[Page layout parsing data]
***

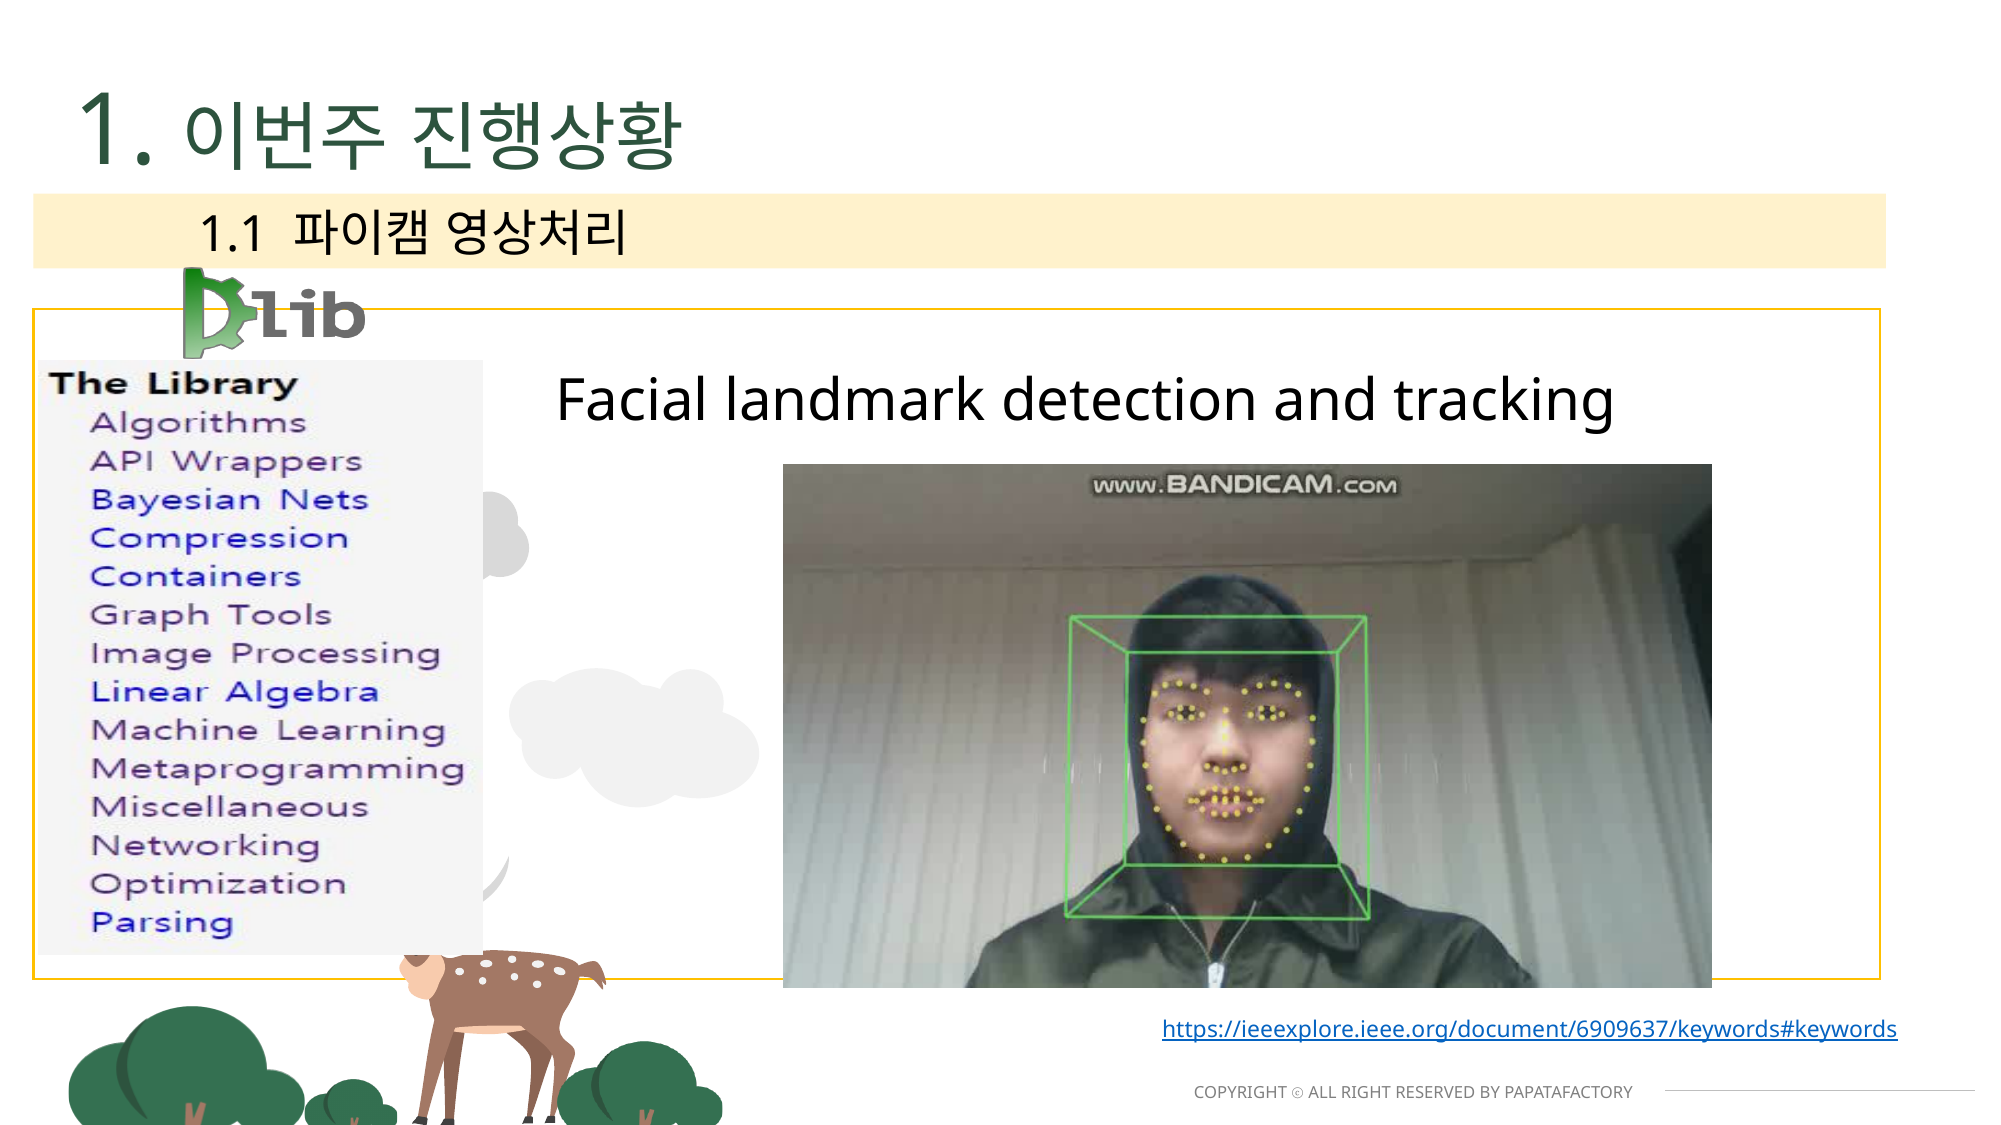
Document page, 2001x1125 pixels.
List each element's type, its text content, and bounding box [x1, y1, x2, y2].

text_box 1.1 파이캠 영상처리 [33, 193, 1886, 269]
text_box 1.이번주 진행상황 [58, 57, 809, 192]
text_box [1552, 989, 1588, 1125]
text_box https://ieeexplore.ieee.org/document/6909637/keywords#keywords [1147, 1006, 1552, 1053]
picture [183, 267, 365, 359]
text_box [782, 463, 1713, 989]
picture [38, 360, 483, 955]
text_box https://ieeexplore.ieee.org/document/6909637/keywords#keywords [1588, 1006, 1963, 1053]
text_box Facial landmark detection and tracking [32, 308, 1881, 980]
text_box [68, 466, 760, 1125]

***

TASK OBJECTIVE: Where the line containing "List each element's" appears, start copying, and go on exactly through the last line of the data.

ANSWER SPACE:
List each element's type, its text content, and bounding box [x1, y1, x2, y2].

text_box 1.1 파이캠 영상처리 [33, 193, 1886, 269]
text_box 1.이번주 진행상황 [58, 57, 809, 192]
text_box [1552, 989, 1588, 1125]
text_box https://ieeexplore.ieee.org/document/6909637/keywords#keywords [1147, 1006, 1552, 1053]
picture [183, 267, 365, 359]
text_box [782, 463, 1713, 989]
picture [38, 360, 483, 955]
text_box https://ieeexplore.ieee.org/document/6909637/keywords#keywords [1588, 1006, 1963, 1053]
text_box Facial landmark detection and tracking [32, 308, 1881, 980]
text_box [68, 466, 760, 1125]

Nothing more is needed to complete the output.